Исправляющий должность московского
обер-полицеймейстера полковник Ласовский
Конечно, входить в подобные мелочи начальнику
полиции миллионного города не следовало бы, но некоторые из московских
нововведений, на мой взгляд, не грех бы и у нас в Петербурге перенять. К
примеру, тоже поставить городовых на перекрестках, чтоб направляли движение
экипажей, а то на Невском и набережных бывает истинное столпотворение – ни
пройти, ни проехать. Неплохо бы также, по московскому обычаю, запретить
извозчикам под страхом штрафа ругаться и ездить в немытых колясках.
Но нрав у полковника Ласовского и в самом деле
был крут и причудлив, в чем я имел возможность удостовериться во время
инструктажа перед операцией.
Хоть главным моим наставником был Карнович,
обер-полицмейстер постоянно встревал с собственными замечаниями и всем своим
видом показывал, что истинный хозяин в первопрестольной – он, Ласовский, а не
заезжий выскочка. Меж двумя полковниками то и дело вспыхивал спор по поводу
того, следует ли арестовывать докторова посланца, который явится за деньгами,
причем московский полковник решительно выступал за немедленный арест и клялся
вытрясти из сукина сына душу со всеми потрохами, а царскосельский полковник не
менее решительно высказывался за осторожность и напирал на угрозу для жизни
Михаила Георгиевича.
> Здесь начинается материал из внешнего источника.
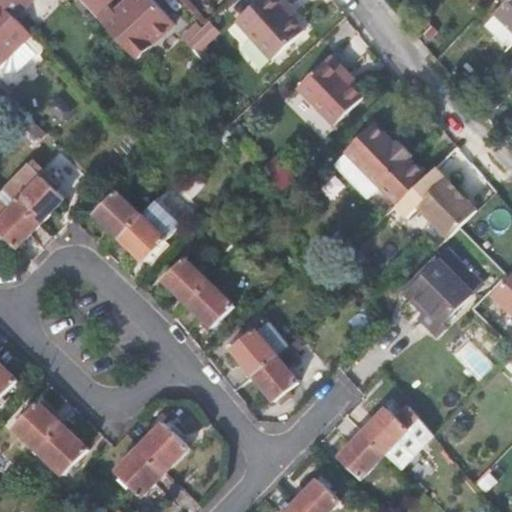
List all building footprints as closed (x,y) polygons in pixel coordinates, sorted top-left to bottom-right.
[(0,0),(0,3),(11,15),(25,0),(0,0)] [(106,0),(84,0),(95,11),(135,56),(175,21),(155,0),(122,0),(114,8),(107,0),(106,0)] [(287,0),(254,0),(236,17),(272,56),(302,26),(283,5),(287,0)] [(511,0),(494,19),(511,36),(511,0)] [(0,57),(28,31),(11,15),(0,3),(0,57)] [(295,85),(331,124),(361,97),(341,74),(345,70),(330,53),(295,85)] [(406,157),(409,155),(394,138),(391,142),(371,122),(341,151),(376,187),(406,157)] [(406,157),(376,187),(361,202),(379,221),(424,176),(406,157)] [(24,161),(1,185),(38,220),(61,196),(24,161)] [(415,207),(446,239),(474,211),(463,200),(453,189),(443,179),(415,207)] [(0,230),(15,245),(38,220),(1,185),(0,185),(0,230)] [(457,186),(453,189),(463,200),(467,196),(457,186)] [(93,215),(116,239),(138,217),(113,194),(93,215)] [(178,219),(156,198),(138,217),(116,239),(138,260),(178,219)] [(420,309),(426,316),(434,325),(436,322),(475,283),(467,275),(444,252),(434,262),(433,261),(403,291),(420,309)] [(161,282),(185,306),(205,284),(181,261),(161,282)] [(511,273),(487,299),(511,323),(511,273)] [(230,308),(205,284),(185,306),(209,329),(230,308)] [(412,318),(418,323),(431,336),(441,327),(436,322),(434,325),(426,316),(420,309),(412,318)] [(229,355),(250,380),(273,361),(284,352),(271,335),(259,345),(251,336),(229,355)] [(294,388),(273,361),(250,380),(272,408),(294,388)] [(0,394),(12,381),(0,370),(0,394)] [(12,430),(35,453),(60,428),(36,405),(12,430)] [(383,419),(359,442),(381,463),(404,439),(383,419)] [(83,452),(60,428),(35,453),(59,477),(83,452)] [(163,431),(141,453),(165,478),(187,455),(163,431)] [(357,487),(381,463),(359,442),(336,467),(357,487)] [(142,503),(165,478),(141,453),(117,477),(142,503)] [(317,487),(293,511),(294,511),(333,511),(338,508),(317,487)]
Фандорин находился здесь же, в гостиной, но в споре
участия не принимал.
Карнович принял ряд мер, показавшихся мне
очень толковыми. Впереди моей коляски будут следовать три замаскированных экипажа
с агентами в штатском, сзади еще пять. Все агенты из дворцовой охраны – молодцы
один к одному. Их задача не схватить линдова посланца, а «сесть ему на хвост»
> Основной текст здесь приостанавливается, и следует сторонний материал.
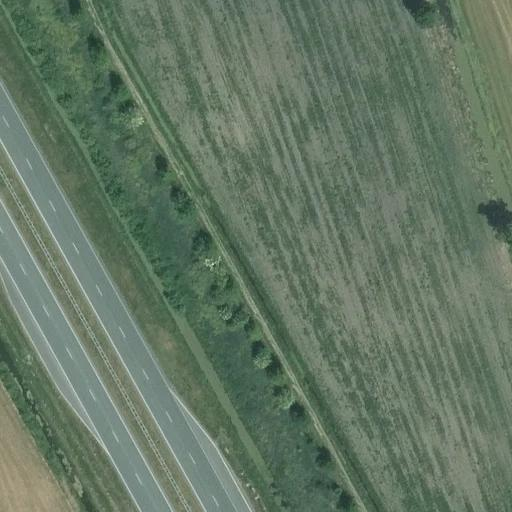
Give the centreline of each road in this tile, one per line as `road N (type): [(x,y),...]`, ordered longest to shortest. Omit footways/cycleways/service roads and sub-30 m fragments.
road 1 (trunk): [(221,511),(0,111)]
road 2 (trunk): [(0,236),(150,511)]
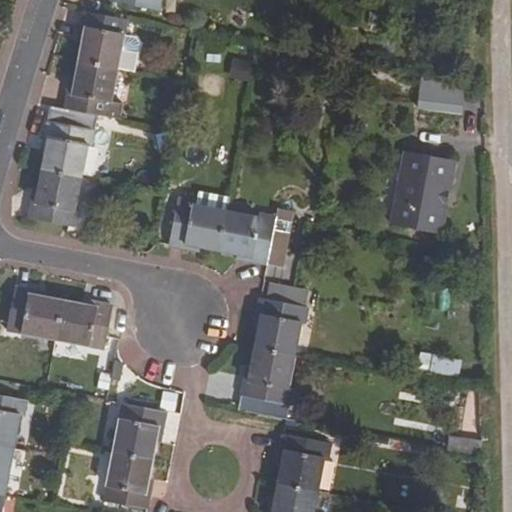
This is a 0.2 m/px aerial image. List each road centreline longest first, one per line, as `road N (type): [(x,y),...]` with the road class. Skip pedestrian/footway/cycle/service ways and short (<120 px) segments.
road 1 (track): [(511,447),(503,0)]
road 2 (residential): [(0,246),(134,275),(181,316),(196,384),(194,439)]
road 3 (residential): [(0,158),(47,0)]
road 4 (residential): [(194,439),(177,460),(177,487),(195,507),(234,506)]
road 5 (residential): [(234,506),(251,485),(251,458),(233,438),(194,439)]
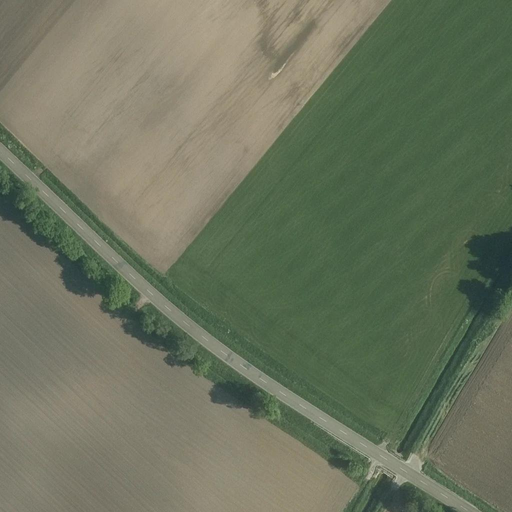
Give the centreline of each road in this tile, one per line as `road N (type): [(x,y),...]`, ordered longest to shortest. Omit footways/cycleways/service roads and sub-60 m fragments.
road 1 (tertiary): [(468,511),(206,337),(0,149)]
road 2 (track): [(408,473),(505,302)]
(как выразился полковник) и «довести» его до логова похитителей. Кроме того,
особая группа чиновников казначейства со вчерашнего вечера сидела и
переписывала номера всех купюр, передаваемых Линду. От каждой из них
впоследствии потянется своя ниточка.
Моя задача выглядела просто: не спеша ехать по
Садовому кольцу и ждать, пока злодеи себя проявят, а затем потребовать от их
человека, чтобы меня отвезли к его высочеству и до тех пор, пока я не увижу
Михаила Георгиевича живым и здоровым, ни в коем случае чемодана не отдавать.
Если бандит (или бандиты) применит силу, в дело вступят переодетые агенты.
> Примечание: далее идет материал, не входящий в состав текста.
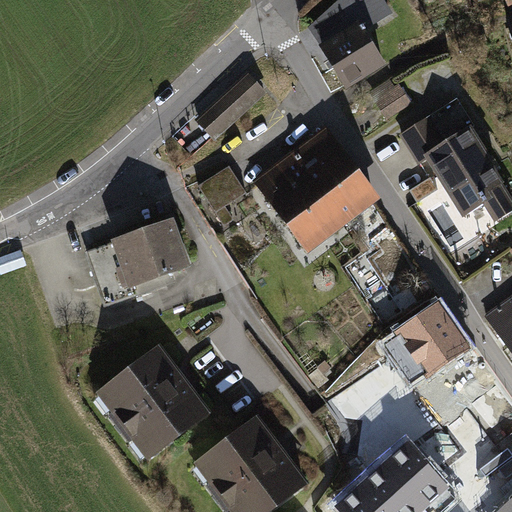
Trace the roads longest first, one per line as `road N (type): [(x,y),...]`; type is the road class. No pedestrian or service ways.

– Взять голубчика за шиворот
сразу, – уже, наверное, в десятый раз заявил упрямый полицмейстер. –
И отдать мне. Так с ним потолкую, что садиться на хвост не понадобится. Сам все
расскажет и покажет. А вы, господин полковник, только мудрите и портите.
Карнович нервически поправил очки, но сорвал
раздражение не на москвиче, а на Фандорине:
– Послушайте, сударь, какой мне прок от
советника, который все время молчит? Что вы-то думаете?
Фандорин скептически приподнял красивую, будто
нарисованную бровь.
– Линд очень хитер и изобретателен. Все
ваши возможные действия он предугадывает з-заранее. А переписывать банкноты –
это просто смешно. Вы что, по всем магазинам, лавкам и меняльным конторам
развесите списки с сорока тысячами семизначных номеров? – Он обратился ко
мне. – Главное будет зависеть от вас, Зюкин. Обостренная наблюдательность,
внимание к мельчайшим деталям – вот что т-требуется. Помните, что сегодня
только первая встреча, впереди по меньшей мере еще шесть. Пока нужно только
п-приглядеться. А что до «хвоста», – проговорил он уже не мне, а
Карновичу, – то попытаться можно, но не слишком нажимайте, иначе мы
получим труп.
– Ценная рекомендация, мерси, –
сардонически поклонился начальник дворцовой полиции. – Вы собрались
выплачивать уважаемому доктору еще шесть раз по миллиону? Уж не получаете ли вы
от господина Линда комиссионных за подобные советы?
Фандорин молча поднялся и вышел, ничего на это
не ответив.
– Вот за кем слежечку бы
установить, – процедил Ласовский в сторону закрывшейся двери. – Очень
подозрительный субъект.
– Понадобится – установим, –
пообещал Карнович. – А тип вправду пренеприятный.
Я всем сердцем разделял это суждение, ибо мой
взгляд на господина Фандорина, поначалу произведшего на меня самое выигрышное
впечатление, совершенно переменился. И на то были свои основания.